INTRODUCTION
Animal movement takes many forms and is critical to ecological processes. This understanding has given rise to a relatively young but rapidly growing sub-discipline of ecology called movement ecology (Nathan 2008). At the same time, the subject of learning has been studied from the perspective of animal behavior, both in the context of ecological interactions and in the context of movement itself. Animal behavior has a well-established and celebrated history of understanding learning and there has been recent growth in connecting learning and memory to animal movement behavior (e.g., Fagan et al . 2013). At the same time, a recent explosion of ideas about learning in artificial intelligence is now reshaping the landscape of learning, and now the lines dividing the functioning of machines and living organisms are starting to blur.

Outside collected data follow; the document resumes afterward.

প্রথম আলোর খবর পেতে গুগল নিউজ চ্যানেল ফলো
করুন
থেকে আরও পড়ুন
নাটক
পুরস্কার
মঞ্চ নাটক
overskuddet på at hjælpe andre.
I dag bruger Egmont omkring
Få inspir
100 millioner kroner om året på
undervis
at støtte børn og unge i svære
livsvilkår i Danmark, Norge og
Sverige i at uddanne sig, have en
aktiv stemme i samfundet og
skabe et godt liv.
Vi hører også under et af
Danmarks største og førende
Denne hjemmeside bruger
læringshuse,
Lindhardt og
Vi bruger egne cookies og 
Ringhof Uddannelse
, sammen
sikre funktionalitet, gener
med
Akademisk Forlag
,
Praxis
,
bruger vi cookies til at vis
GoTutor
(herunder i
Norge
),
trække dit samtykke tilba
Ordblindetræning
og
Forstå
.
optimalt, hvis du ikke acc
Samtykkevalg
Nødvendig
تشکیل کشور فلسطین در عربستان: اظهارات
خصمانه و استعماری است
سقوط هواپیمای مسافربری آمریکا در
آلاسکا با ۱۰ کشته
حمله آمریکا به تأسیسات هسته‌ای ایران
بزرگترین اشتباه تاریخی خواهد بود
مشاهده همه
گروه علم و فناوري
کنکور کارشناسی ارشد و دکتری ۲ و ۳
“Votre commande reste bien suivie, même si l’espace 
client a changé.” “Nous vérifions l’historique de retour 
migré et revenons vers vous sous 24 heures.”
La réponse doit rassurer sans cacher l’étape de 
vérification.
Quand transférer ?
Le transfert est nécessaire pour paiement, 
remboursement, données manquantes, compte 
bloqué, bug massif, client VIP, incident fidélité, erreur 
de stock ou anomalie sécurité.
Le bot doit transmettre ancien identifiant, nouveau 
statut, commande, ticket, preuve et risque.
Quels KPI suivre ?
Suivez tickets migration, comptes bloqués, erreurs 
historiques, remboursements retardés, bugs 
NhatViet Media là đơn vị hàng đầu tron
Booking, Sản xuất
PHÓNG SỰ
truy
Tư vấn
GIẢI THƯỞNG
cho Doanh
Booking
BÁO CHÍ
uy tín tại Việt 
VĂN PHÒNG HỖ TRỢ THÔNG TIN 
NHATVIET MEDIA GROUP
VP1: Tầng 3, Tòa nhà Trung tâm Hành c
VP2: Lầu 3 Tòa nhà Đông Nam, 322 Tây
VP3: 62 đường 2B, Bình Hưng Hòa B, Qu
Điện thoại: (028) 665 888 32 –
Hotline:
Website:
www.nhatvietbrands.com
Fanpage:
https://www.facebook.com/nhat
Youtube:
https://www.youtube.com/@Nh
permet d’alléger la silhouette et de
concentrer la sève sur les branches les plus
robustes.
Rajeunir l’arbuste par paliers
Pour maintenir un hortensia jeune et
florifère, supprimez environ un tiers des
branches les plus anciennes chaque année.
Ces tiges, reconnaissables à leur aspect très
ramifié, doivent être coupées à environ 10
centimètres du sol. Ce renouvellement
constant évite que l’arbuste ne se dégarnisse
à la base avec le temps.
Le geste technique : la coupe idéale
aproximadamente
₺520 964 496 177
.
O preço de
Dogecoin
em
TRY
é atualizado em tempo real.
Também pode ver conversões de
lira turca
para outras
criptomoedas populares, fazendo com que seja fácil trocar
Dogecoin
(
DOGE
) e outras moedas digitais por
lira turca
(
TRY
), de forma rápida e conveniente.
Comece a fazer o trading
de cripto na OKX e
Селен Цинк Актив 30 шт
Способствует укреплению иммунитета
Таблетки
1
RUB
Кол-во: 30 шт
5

In addition to these recent developments, the ability of ecologists to observe animal movements and behaviors remotely in the wild has been steadily increasing. The collection of massive amounts of data on animal movement patterns, primarily via remote sensing, is now possible at a scale and level of detail previously unimaginable and can be linked with similarly improving remotely sensed or modeled environmental data. Furthermore, more recent advances in bio-logging, including accelerometers, proximity measures, audio- and video-recording devices, provide direct information on some of the environmental, physiological, and social contexts of movements. This coupling of movement patterns with behavioral, social and environmental contexts has led to novel opportunities to make inferences about possible learning mechanisms and meld ideas from animal behavior, movement ecology, artificial intelligence, and remote sensing in the context of ecology of learning and animal movement. We develop such a synthesis here.
We start with a focus on learning as a means for acquiring information and making decisions. Employing two related definitions of learning, one from psychology and the other from computer science, we evaluate the benefits, costs and limitations of learning in the context of animal movement. Next, we address the modality of learning in animal movement, ranging from individual to social. We then develop links to related disciplines: psychology, animal cognition, and statistical learning. We close with an overview of approaches to studying the process of learning and animal movement, whether from experimental or observational studies, and discuss the role that models can play in this endeavour. Finally, we make some concluding remarks and suggest areas for future developments.